» THE PROBLEM: Reproduce the passage on the Kaldi Triton server below from "After the server" to "neural net context.", changing "neural net" to "neural network" throughout.

» SUPPLIED TEXT:
Figure 4. A set of channels (vocal assistants), 0…6 in this case, is sending a stream of audio to the server in chunks. The last chunk can be partially filled. From the available channels, you build execution batches and each component (in green) transparently restores the context needed to correctly run inference. The Triton Server integration takes care of the parts in the red boxes and calls the streaming pipeline behind the scenes.

The server expects chunks of audio each containing a fixed but configurable amount of data samples (float array). This is a maximum value, so sending partial chunks is possible. Flags can be set to declare a chunk as a first chunk or last chunk for a sequence. Finally, each chunk from a given sequence is associated with a CorrelationID value. Every chunk belonging to the same sequence must be given the same CorrelationID value. Support for automatic end-pointing will be added in the future.

After the server receives the final chunk for a sequence, with the END flag set, it generates the output associated with that sequence and send it back to the client. The end of the sequencing procedure is as follows:

  1. Process the last chunk.
  2. Flush and process the neural net context.
  3. Generate the full lattice for the sequence.
  4. Determinize the lattice.
  5. Find the best path in the lattice.
  6. Generate the text output for that best path.
  7. Send the text back to the client.

Even if only the best path is used, you are still generating a full lattice for benchmarking purposes. Partial results generated after each timestep are currently not available but will be added in a future release.

Getting started with Kaldi ASR Triton Server

Start by running the server and then the Jupyter notebook client.

Server

Run the Kaldi Triton Server in a Docker container. Install NVIDIA Docker as a prerequisite. For more information about how to get started with NGC containers, see the following:

The first step is to clone the repository:

git clone https://github.com/NVIDIA/DeepLearningExamples.git
cd DeepLearningExamples/Kaldi/SpeechRecognition

Build the client and server containers:

scripts/docker/build.sh

Download and set up the pretrained model and evaluation dataset:

scripts/docker/launch_download.sh

The model and dataset are downloaded in the /data folder.

Start the server:

scripts/docker/launch_server.sh

By default, only GPU 0 is used. Multi-GPU support is planned for future release. Select a different GPU by using NVIDIA_VISIBLE_DEVICES:

NVIDIA_VISIBLE_DEVICES=<GPUID> scripts/docker/launch_server.sh

When you see the line Starting Metrics Service at 0.0.0.0:8002, the server is ready to be used. Start the client.

The following command streams 1000 parallel streams to the server. The -p option prints the inferred text sent back from the server.

scripts/docker/launch_client.sh -p -c 1000

For more information about advanced server configuration, see Kaldi ASR Integration with TensorRT Inference Server.

Client example: Jupyter notebooks

To better show the steps for carrying out inference with the Kaldi Triton backend server we are going to run the JoC/asr_kaldi Jupyter notebooks. You display the results of inference using a Python gRPC client in an offline context, that is with pre-recorded .wav files and in an online context by streaming live audio.

» LISTED RECORDS:
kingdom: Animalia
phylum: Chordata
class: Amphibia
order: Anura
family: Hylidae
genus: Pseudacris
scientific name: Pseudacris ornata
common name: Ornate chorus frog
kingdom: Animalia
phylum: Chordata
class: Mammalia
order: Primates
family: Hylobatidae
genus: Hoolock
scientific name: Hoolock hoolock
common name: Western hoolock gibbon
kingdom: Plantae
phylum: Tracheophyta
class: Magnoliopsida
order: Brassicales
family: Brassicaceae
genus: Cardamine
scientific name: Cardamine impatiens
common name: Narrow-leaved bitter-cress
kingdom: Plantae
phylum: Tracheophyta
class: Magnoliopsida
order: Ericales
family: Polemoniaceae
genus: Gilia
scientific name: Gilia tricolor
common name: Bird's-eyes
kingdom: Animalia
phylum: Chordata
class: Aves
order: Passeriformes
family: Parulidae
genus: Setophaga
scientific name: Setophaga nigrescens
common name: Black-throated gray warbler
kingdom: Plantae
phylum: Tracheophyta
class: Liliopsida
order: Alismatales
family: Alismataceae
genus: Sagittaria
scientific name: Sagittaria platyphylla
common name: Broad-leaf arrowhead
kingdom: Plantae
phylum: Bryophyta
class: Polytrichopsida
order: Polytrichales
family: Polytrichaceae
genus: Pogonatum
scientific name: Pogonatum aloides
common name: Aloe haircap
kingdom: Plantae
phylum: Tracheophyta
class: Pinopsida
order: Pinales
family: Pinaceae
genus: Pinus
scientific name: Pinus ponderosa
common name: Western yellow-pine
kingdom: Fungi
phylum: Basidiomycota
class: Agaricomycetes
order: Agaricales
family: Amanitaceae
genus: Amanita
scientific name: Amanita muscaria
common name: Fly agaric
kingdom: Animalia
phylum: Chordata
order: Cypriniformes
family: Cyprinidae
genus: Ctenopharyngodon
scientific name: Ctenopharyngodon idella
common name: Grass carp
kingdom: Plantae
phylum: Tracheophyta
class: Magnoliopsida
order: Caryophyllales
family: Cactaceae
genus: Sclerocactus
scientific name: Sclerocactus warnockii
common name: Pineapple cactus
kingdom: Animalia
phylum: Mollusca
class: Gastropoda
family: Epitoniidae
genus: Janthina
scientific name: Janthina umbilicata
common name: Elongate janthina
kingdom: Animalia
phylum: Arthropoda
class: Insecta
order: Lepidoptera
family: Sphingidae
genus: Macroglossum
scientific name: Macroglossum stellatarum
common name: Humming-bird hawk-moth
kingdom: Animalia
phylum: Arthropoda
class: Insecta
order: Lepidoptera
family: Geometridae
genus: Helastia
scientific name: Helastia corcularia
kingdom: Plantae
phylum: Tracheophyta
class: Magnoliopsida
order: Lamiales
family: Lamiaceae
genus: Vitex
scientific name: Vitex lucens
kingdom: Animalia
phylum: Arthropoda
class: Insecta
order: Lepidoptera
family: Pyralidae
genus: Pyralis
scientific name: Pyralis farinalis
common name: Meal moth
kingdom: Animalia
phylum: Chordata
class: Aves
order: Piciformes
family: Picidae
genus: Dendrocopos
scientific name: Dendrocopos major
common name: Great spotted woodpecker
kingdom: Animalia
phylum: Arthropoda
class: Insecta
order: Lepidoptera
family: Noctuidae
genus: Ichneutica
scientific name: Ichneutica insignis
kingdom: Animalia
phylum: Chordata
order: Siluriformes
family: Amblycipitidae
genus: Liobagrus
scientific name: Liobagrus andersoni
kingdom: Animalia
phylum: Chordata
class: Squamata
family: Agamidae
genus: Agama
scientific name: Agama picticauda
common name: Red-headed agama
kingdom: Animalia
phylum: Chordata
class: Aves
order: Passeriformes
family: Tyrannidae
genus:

» WRITTEN RESPONSE:
After the server receives the final chunk for a sequence, with the END flag set, it generates the output associated with that sequence and send it back to the client. The end of the sequencing procedure is as follows:

  1. Process the last chunk.
  2. Flush and process the neural network context.